Me Jean-François Fortin. Source: AMF
Me Jean-François Fortin. Source: AMF
Dans son rapport annuel sur l’application des lois, l’AMF dit avoir imposé 7,5 millions de dollars en amendes et pénalités pour diverses infractions aux nombreuses lois dont elle a la charge.

Le rapport fait état des activités du gendarme des marchés financiers pour l’année financière 2021-2022, qui s’est terminée le 31 mars dernier.

L’AMF signale que son intervention est en progression, évoquant « l’augmentation des amendes et des pénalités administratives imposées », en hausse de 2 millions de dollars, en plus de « l’analyse d’un nombre croissant d’intrants et l’introduction d’un nombre plus élevé de demandes de blocage et d’interdiction et de chefs d’accusation au pénal ».

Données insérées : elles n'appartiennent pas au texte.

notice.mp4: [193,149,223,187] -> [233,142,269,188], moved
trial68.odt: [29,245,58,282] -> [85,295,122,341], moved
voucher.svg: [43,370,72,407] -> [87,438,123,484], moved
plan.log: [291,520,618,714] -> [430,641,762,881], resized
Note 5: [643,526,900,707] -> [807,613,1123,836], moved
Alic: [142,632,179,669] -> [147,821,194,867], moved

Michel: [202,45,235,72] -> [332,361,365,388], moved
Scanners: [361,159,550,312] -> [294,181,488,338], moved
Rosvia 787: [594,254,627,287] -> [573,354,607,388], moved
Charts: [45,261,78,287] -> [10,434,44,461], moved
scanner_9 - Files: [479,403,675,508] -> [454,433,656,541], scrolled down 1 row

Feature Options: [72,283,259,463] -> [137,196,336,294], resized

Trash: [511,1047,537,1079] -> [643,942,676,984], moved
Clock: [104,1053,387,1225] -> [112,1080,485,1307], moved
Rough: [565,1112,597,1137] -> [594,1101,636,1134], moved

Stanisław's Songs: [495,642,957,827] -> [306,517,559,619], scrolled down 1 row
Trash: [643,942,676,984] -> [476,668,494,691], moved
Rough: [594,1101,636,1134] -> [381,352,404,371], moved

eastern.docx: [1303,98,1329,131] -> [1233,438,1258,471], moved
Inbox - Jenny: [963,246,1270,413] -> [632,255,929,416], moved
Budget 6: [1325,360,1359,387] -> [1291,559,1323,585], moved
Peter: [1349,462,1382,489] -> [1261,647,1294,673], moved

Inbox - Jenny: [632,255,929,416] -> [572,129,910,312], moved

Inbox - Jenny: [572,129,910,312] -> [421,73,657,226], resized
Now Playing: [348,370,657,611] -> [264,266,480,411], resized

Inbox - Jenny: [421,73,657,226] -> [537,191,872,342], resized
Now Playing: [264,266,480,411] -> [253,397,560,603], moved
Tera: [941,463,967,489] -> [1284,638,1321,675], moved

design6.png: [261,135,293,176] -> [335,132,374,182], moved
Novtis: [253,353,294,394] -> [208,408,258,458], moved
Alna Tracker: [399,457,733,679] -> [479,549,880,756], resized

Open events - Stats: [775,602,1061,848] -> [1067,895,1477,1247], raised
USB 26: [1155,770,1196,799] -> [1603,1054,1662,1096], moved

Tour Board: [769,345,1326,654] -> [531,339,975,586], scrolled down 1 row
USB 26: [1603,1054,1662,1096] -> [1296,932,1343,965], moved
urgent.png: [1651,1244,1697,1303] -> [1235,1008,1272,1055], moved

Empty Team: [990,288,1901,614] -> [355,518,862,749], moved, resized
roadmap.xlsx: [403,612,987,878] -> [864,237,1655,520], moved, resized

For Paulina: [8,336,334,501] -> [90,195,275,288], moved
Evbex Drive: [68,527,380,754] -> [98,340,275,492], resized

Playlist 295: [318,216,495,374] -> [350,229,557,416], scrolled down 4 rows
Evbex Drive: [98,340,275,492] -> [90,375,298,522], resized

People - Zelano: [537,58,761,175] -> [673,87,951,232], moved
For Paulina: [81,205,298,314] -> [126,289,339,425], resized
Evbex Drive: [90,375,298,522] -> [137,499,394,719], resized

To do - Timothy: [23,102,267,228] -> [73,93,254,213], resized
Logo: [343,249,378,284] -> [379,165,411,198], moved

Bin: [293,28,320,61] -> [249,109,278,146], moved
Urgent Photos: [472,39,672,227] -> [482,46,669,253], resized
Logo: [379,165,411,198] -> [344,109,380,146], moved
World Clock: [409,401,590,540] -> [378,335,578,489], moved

Accusations pénales et criminelles

Ainsi, le nombre de chefs d’accusation déposés en matière pénale en vertu de la Loi sur les valeurs mobilières est passé de 25 à 49 chefs.

Les actions de l’AMF ont ainsi mené à des sanctions judiciaires contre 98 personnes et sociétés, précise le rapport, qui évoque en outre que 3 personnes ont été condamnées à des peines de prison.

Deux individus ont écopé d’un total de 26 mois suite à des poursuites pénales, tandis qu’un troisième larron a quant à lui écopé de 42 mois de prison dans le cadre d’une poursuite criminelle. On apprend également que 6 192 heures de travaux compensatoires ont été effectuées par sept contrevenants.

Une cinquantaine de recours judiciaires et administratifs ont également été déposés.

Le patron de la Direction générale du contrôle des marchés (DGCM), Me Jean-François Fortin, affirme avoir « obtenu des résultats probants devant les tribunaux au terme de procédures intentées relativement à des infractions de différentes natures, allant du délit d’initié à l’exercice illégal de l’activité de bourse ».

Surveillance technologique

La DGCM évoque en outre plusieurs avancées technologiques appuyant la surveillance des marchés, dont « une consolidation et une appropriation d’outils importants comme l’administration électronique de la preuve (AEP) et l’outil d’analyse des données de marché Market Analysis Platform (MAP) », poursuit Me Fortin.

Fait notoire, l’AMF dit avoir obtenu des ordonnances de restitution totalisant un montant de 5,5 millions de dollars pour remboursement par l’Autorité ou via des administrations provisoires aux investisseurs lésés.

Dans la foulée des grands programmes de dénonciation qui ont cours dans les places financières à travers le monde, le programme de dénonciation de l’AMF, lancé en 2016, a permis de récolter 131 dénonciations, qui ont nourri 14 enquêtes en plus d’en ouvrir cinq autres. Le programme « permet les dénonciations en toute confidentialité et offre des mesures anti-représailles aux dénonciateurs », indique l’AMF.

À l’affût des cryptomonnaies

L’AMF a également ciblé le domaine des cryptomonnaies, poursuivant « son offensive dans le domaine des cryptoactifs à l’égard des premières émissions (...) et des offres d’investissement dans les entreprises de minage ». On s’est notamment doté de capacités de détection et de suivi des transactions sur les chaînes de blocs (« blockchains »), en plus de judiciariser certains dossiers portant sur les cryptoactifs.

Enfin, sur le front des dossiers qui ont fait grand bruit, notons que l’AMF a conclu plusieurs ententes avec des entités prises en défaut. « L’une de celles-ci a visé trois entités liées au groupe financier Bloomberg LP, imposant à celles-ci une pénalité administrative globale » de 4 millions de dollars, alors que Bloomberg a opéré un parquet boursier au Québec sans en avoir l’autorisation.

Jean-François Fortin se dit fier de l’évolution des partenariats en place avec plusieurs autres poursuivants publics, « tels que le Directeur des poursuites criminelles et pénales, le Service des poursuites pénales du Canada et les corps policiers, tels que la Gendarmerie royale du Canada, la Sûreté du Québec et le Service de police de la Ville de Montréal ».